CHALLENGE A ▸
Reproduce verbatim the stretch of rows below, from the first row through the row containing "genus: Hesperoyucca", with both ends included.

SUPPLIED TEXT ▸

In the Mongol Empire, which was a universal state imposed by alien empire-builders on the main body of the Far Eastern Society in China, the annexes to a Chinese core were unusually extensive – including, as they did, the whole of the Eurasian Nomad World, the whole of Russian Orthodox Christendom, and the ex-Sasanian portion of a Syriac World which by that time was in extremis. The Mongols themselves were barbarians with a tincture of Far Eastern Christian culture. In the Manchu empire-builders, who subsequently repeated the Mongols’ performance on a less gigantic yet still imposing scale, there was the same tincture in a more diluted form; and the Chinese universal state in its Manchu avatar once again embraced, in addition to its Chinese core, a number of alien annexes: a “reservoir” of barbarians in the still unfelled backwoods and still virgin steppes of Manchuria, the whole of the Tantric Mahayanian Buddhist World in Tibet, Mongolia, and Zungaria, and the easternmost continental outposts of the Islamic World in the Tarim Basin, the north-western Chinese provinces of Kansu and Shansi, and the southwestern Chinese province of Yunnan.

In the Ottoman Empire, which provided, or saddled, the main body of Orthodox Christendom with its universal state, the alien ʿOsmanli empire-builders united an Orthodox Christian core with a fringe of Western Christian territory in Hungary, with the whole of the Arabic Muslim World except Morocco, the Sudan, and South-Eastern Arabia, and with pockets of barbarians and semi-barbarians in Serbia, Bosnia, Albania, the Mani, the Caucasus, the Crimea, and on the Arabian Steppe. In the Mughal Empire, which was the Ottoman Empire’s counterpart in the Hindu World, the pattern was simpler, since, apart from the Iranic Muslim empire-builders and their co-religionists who had been deposited in the Hindu social environment by earlier waves of invasion from the Middle East and Central Asia [since the twelfth century], the Mughals’ only [sic] non-Hindu subjects were the Pathan barbarian highlanders on the north-western fringe of their dominions. When, however, the Mughal Rāj was replaced by a British Rāj, the pattern of the Hindu universal state became more complex; for the advent of a new band of alien empire-builders, which substituted a Western element for an Islamic at the political apex of the Hindu universal state, did not expel the Indian Muslims from the stage of Hindu history, but merely depressed their status to that of a numerically still formidable alien element in the Hindu internal proletariat, so that the Hindu universal state in its second phase combined elements drawn from two alien civilizations with a Pathan barbarian fringe and a Hindu core.

There had been other universal states in which, as in the Mughal Empire, the cultural pattern had been less complex than the standard type yet not so simple as that of the Tokugawa Shogunate.

(Raw records)
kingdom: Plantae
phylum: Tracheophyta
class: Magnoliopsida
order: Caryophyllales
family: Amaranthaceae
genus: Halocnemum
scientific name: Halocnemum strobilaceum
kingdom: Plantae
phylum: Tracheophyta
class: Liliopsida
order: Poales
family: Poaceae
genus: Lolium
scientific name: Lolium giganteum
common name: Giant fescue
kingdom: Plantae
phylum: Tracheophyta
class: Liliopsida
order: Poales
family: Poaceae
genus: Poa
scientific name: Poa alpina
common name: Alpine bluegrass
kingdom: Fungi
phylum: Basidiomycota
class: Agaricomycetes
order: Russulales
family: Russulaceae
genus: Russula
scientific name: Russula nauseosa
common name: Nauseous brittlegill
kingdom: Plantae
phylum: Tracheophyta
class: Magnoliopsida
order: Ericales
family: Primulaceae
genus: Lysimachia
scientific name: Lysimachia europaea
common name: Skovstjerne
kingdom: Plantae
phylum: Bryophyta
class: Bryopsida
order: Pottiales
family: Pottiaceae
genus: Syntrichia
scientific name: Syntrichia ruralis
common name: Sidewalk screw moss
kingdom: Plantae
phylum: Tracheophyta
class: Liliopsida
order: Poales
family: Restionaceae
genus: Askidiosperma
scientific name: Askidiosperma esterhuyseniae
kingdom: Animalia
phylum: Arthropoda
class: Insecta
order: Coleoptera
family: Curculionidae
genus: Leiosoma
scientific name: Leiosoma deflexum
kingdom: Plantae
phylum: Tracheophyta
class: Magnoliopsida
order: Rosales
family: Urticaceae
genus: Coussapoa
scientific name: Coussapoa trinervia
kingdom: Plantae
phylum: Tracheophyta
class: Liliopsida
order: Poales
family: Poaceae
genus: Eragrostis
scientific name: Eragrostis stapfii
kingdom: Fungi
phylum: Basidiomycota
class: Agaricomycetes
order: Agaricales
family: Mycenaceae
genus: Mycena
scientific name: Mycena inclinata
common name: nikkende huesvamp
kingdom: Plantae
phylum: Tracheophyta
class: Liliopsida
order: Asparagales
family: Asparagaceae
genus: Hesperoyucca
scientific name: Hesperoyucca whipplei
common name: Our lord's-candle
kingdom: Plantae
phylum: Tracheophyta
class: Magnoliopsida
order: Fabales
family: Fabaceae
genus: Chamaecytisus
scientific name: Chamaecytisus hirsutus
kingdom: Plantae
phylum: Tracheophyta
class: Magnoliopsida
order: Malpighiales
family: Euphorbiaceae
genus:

CHALLENGE B ▸
Which Chinese provinces are named in the passage on universal states? List every one.

TASK SOLUTION A ▸
kingdom: Plantae
phylum: Tracheophyta
class: Magnoliopsida
order: Caryophyllales
family: Amaranthaceae
genus: Halocnemum
scientific name: Halocnemum strobilaceum
kingdom: Plantae
phylum: Tracheophyta
class: Liliopsida
order: Poales
family: Poaceae
genus: Lolium
scientific name: Lolium giganteum
common name: Giant fescue
kingdom: Plantae
phylum: Tracheophyta
class: Liliopsida
order: Poales
family: Poaceae
genus: Poa
scientific name: Poa alpina
common name: Alpine bluegrass
kingdom: Fungi
phylum: Basidiomycota
class: Agaricomycetes
order: Russulales
family: Russulaceae
genus: Russula
scientific name: Russula nauseosa
common name: Nauseous brittlegill
kingdom: Plantae
phylum: Tracheophyta
class: Magnoliopsida
order: Ericales
family: Primulaceae
genus: Lysimachia
scientific name: Lysimachia europaea
common name: Skovstjerne
kingdom: Plantae
phylum: Bryophyta
class: Bryopsida
order: Pottiales
family: Pottiaceae
genus: Syntrichia
scientific name: Syntrichia ruralis
common name: Sidewalk screw moss
kingdom: Plantae
phylum: Tracheophyta
class: Liliopsida
order: Poales
family: Restionaceae
genus: Askidiosperma
scientific name: Askidiosperma esterhuyseniae
kingdom: Animalia
phylum: Arthropoda
class: Insecta
order: Coleoptera
family: Curculionidae
genus: Leiosoma
scientific name: Leiosoma deflexum
kingdom: Plantae
phylum: Tracheophyta
class: Magnoliopsida
order: Rosales
family: Urticaceae
genus: Coussapoa
scientific name: Coussapoa trinervia
kingdom: Plantae
phylum: Tracheophyta
class: Liliopsida
order: Poales
family: Poaceae
genus: Eragrostis
scientific name: Eragrostis stapfii
kingdom: Fungi
phylum: Basidiomycota
class: Agaricomycetes
order: Agaricales
family: Mycenaceae
genus: Mycena
scientific name: Mycena inclinata
common name: nikkende huesvamp
kingdom: Plantae
phylum: Tracheophyta
class: Liliopsida
order: Asparagales
family: Asparagaceae
genus: Hesperoyucca

TASK SOLUTION B ▸
Kansu
Shansi
Yunnan